LCQ3: Regulation of the hiring of foreign domestic helpers

     Following is a question by Dr Hon Elizabeth Quat and a reply by the Secretary for Labour and Welfare, Mr Matthew Cheung Kin-chung, in the Legislative Council today (January 6):


     It has been reported that between June 2014 and September last year, the Immigration Department (ImmD) uncovered 6 000-odd cases of possible abuse of the arrangement for premature termination of contracts for change of employers (commonly known as "job-hopping") by foreign domestic helpers (FDHs) and, among such cases, ImmD refused 500-odd applications for change of employer. Some concern groups have pointed out that one in every five employers of FDHs indicated that they had encountered the problem of job-hopping by FDHs. Quite a number of employers are of the view that as the existing legislation and arrangements have failed to protect their rights, it is imperative for the Government to amend the relevant legislation. In this connection, will the Government inform this Council:

(1) whether it has reviewed if the existing arrangements are effective in deterring FDHs from job-hopping and whether it will consider amending the relevant arrangements to enhance the protection for employers, such as stipulating that FDHs are required to pay their own costs of returning to home countries in case of premature termination of contracts without justifiable reasons, and that employment visas will not be issued to those FDHs who have repeatedly changed their employers within a year; if it will, of the details; if not, the reasons for that;

(2) as some employers have pointed out that under the existing Standard Employment Contract, they are required to provide their FDHs with free passages and air tickets from Hong Kong to their places of domicile even if their FDHs have committed criminal offences such as theft, prostitution, drug trafficking, etc. or have made serious mistakes which render them unable to fulfill their contracts, whether the Government has reviewed if that provision is fair to employers and whether it will consider amending such provision; if it will, of the details; if not, the reasons for that; and

(3) as it has been reported that some unscrupulous FDH employment agencies (EAs) have abetted FDHs to deliberately perform badly with the intent of inducing their employers to take the initiative to dismiss them so that such FDHs can obtain one month's wages in lieu of notice as well as free passages and air tickets to return to their places of domicile while EAs can receive intermediary fees from the new employers of FDHs, whether the Government will step up its regulation on EAs, including disclosing the names of those EAs which have placed a number of job-hopping FDHs, as well as stipulating a heavier penalty for abetting FDHs to violate the law so as to enhance the deterrent effect; if it will, of the details; if not, the reasons for that?
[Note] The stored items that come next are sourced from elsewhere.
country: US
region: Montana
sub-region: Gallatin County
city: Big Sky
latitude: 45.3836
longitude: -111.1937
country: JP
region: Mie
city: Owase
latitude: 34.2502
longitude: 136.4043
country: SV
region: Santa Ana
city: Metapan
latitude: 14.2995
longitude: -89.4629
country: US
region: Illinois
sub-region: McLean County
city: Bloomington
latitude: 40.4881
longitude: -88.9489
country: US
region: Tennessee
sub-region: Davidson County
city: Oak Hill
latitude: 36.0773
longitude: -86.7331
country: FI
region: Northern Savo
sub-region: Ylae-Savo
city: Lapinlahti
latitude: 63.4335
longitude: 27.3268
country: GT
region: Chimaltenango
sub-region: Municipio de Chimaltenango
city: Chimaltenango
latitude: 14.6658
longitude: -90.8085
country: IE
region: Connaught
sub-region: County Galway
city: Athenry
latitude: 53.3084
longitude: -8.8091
     Having consulted the Security Bureau, our consolidated response to Dr Hon Quat's question is set out below -

(1) Since June 2013, the Immigration Department (ImmD) has strengthened the assessment of employment visa applications of foreign domestic helpers (FDHs) who changed employers repeatedly in order to combat suspected abuse of the arrangements for premature contract termination for change of employer (commonly known as "job-hopping"). In assessing the employment visa applications of FDHs, ImmD closely scrutinises the case details such as the number and reasons for premature contract termination in the last 12 months with a view to detecting any abuse of the arrangements for premature contract termination. From June 2013 to end-November 2015, ImmD received around 251 700 employment visa applications from FDHs, of which 6 739 were subject to further scrutiny, accounting for 2.7 per cent of all applications. After close scrutiny of these applications, ImmD refused 582 of them. Another 724 applications were withdrawn by the applicants or could not be processed further. The ImmD believes that such measure is effective in deterring "job-hopping".
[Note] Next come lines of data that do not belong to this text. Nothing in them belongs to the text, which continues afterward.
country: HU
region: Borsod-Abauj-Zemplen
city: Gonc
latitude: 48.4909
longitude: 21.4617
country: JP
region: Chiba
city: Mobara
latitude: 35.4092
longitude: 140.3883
(2) In accordance with Clause 7 of the Standard Employment Contract (the Contract) for employing FDHs, employers have to provide their FDH with free return passage to his/her place of origin on termination or expiry of the Contract. This requirement is put in place because as the employers who hire FDHs to work in Hong Kong, they have the responsibility to pay for the FDH's return passage, thereby ensuring the FDH's smooth return to his/her place of origin upon the completion or termination of the contract. Otherwise, the FDH concerned may be stranded in Hong Kong owing to the lack of means to travel. Apart from employers of FDHs, the same requirement also applies to other employers who hire foreign workers from overseas to work in Hong Kong under other importation of labour schemes.
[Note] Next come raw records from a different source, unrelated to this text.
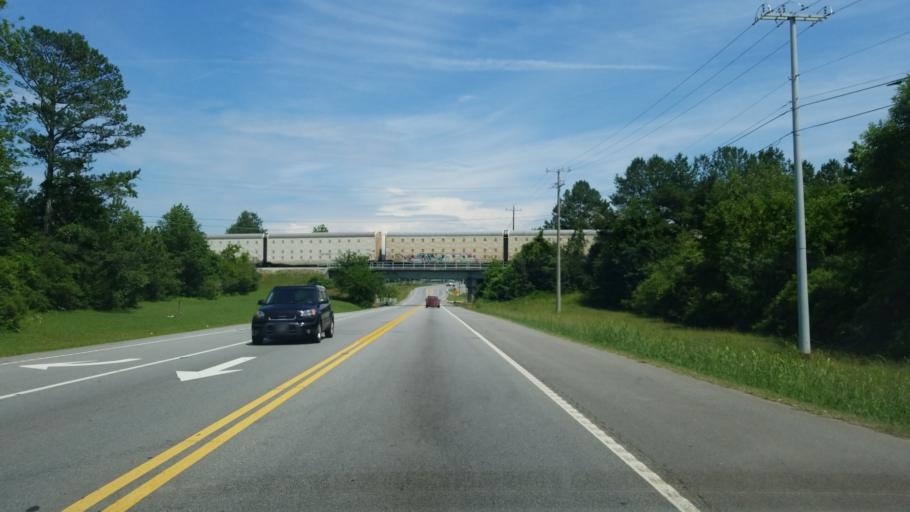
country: US
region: Tennessee
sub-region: Hamilton County
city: Harrison
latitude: 35.0714
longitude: -85.1545
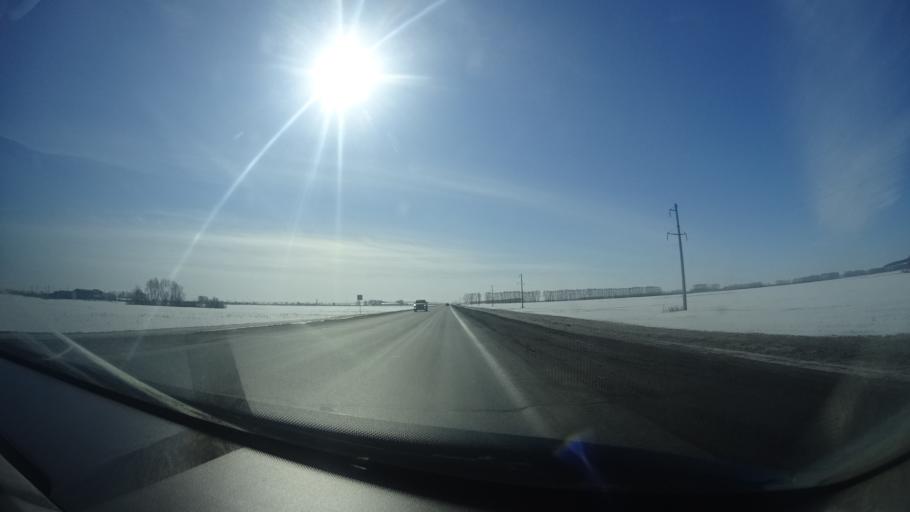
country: RU
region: Bashkortostan
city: Mikhaylovka
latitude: 54.9674
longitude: 55.7633
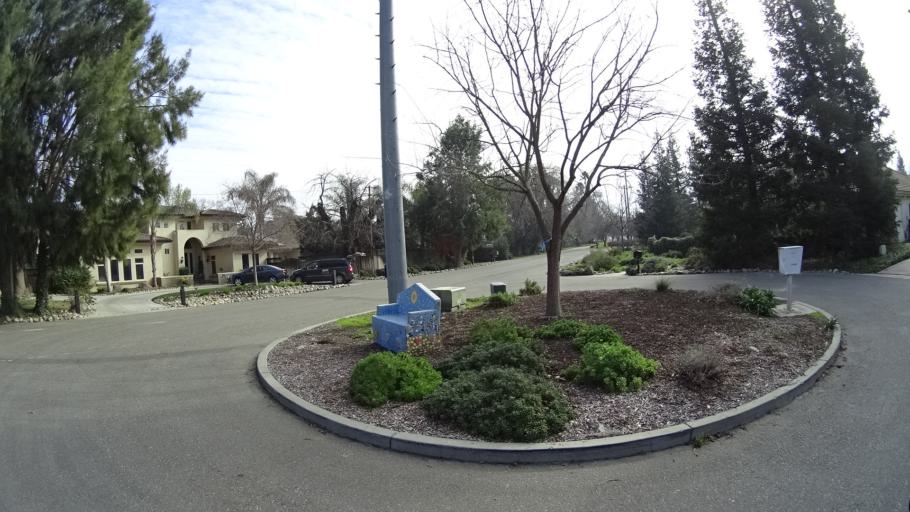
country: US
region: California
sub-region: Yolo County
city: Davis
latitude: 38.5411
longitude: -121.7136
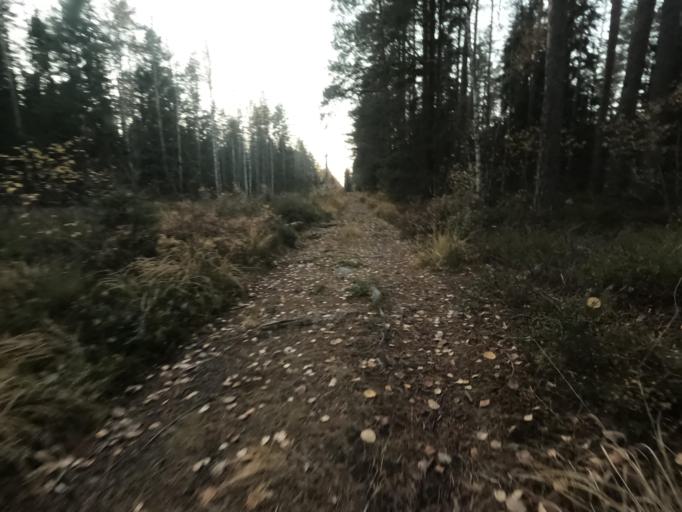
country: RU
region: St.-Petersburg
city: Komarovo
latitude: 60.2028
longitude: 29.8035
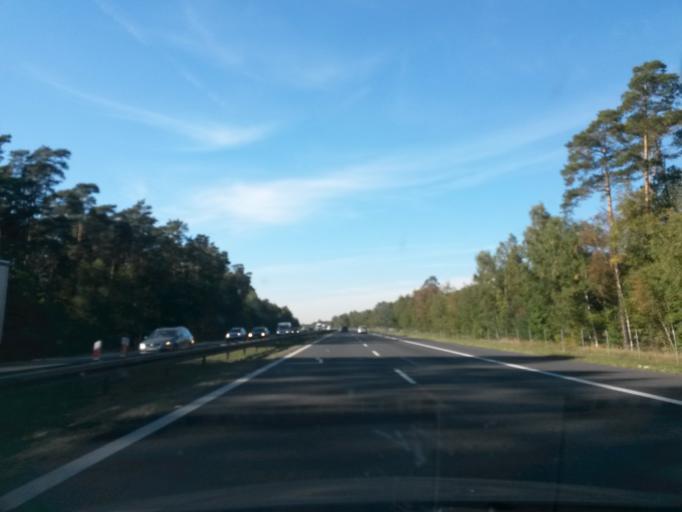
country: PL
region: Opole Voivodeship
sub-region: Powiat brzeski
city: Lewin Brzeski
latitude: 50.6995
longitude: 17.6204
(3) The Labour Department (LD) regulates employment agencies (EAs) pursuant to Part XII of the Employment Ordinance (Cap. 57) and the Employment Agency Regulations (Cap. 57A). The said Ordinance and Regulations stipulate that any persons operating an EA in Hong Kong must first obtain an EA licence from LD. If an EA is suspected of unlicensed operation or overcharging job-seekers, LD will initiate investigation immediately upon receipt of complaints. Prosecution will be instituted subject to availability of sufficient evidence and prosecution witness. To strengthen the monitoring over EAs, LD has increased its manpower since 2014 to conduct more inspections. In 2014, LD successfully prosecuted four EAs, one of which was convicted of overcharging job-seekers. In 2015, LD prosecuted 12 EAs and nine of them were convicted of overcharging job-seekers. LD will continue to take stringent enforcement actions against EAs which have violated the said Ordinance and the Regulations.

     Regarding the trade practices of EAs, LD will refer cases suspected of violating the Trade Description Ordinance (Cap. 362) or other criminal ordinances to the relevant departments for follow-up action. LD will revoke or refuse to renew the licence of an EA if the licensee is convicted of criminal offences such as fraud, dishonesty and extortion etc.

     LD has been reminding EAs to abide by the law and adopt proper business conducts through periodic correspondences and guidelines. On the other hand, LD has also been promoting a good and long-term employment relationship between employers and FDHs. LD will continue to step up its publicity and education efforts in these two areas.

     As mentioned in part (1), if an FDH is suspected of abusing the arrangement for premature termination of contracts for change of employers, ImmD will consider refusing the application.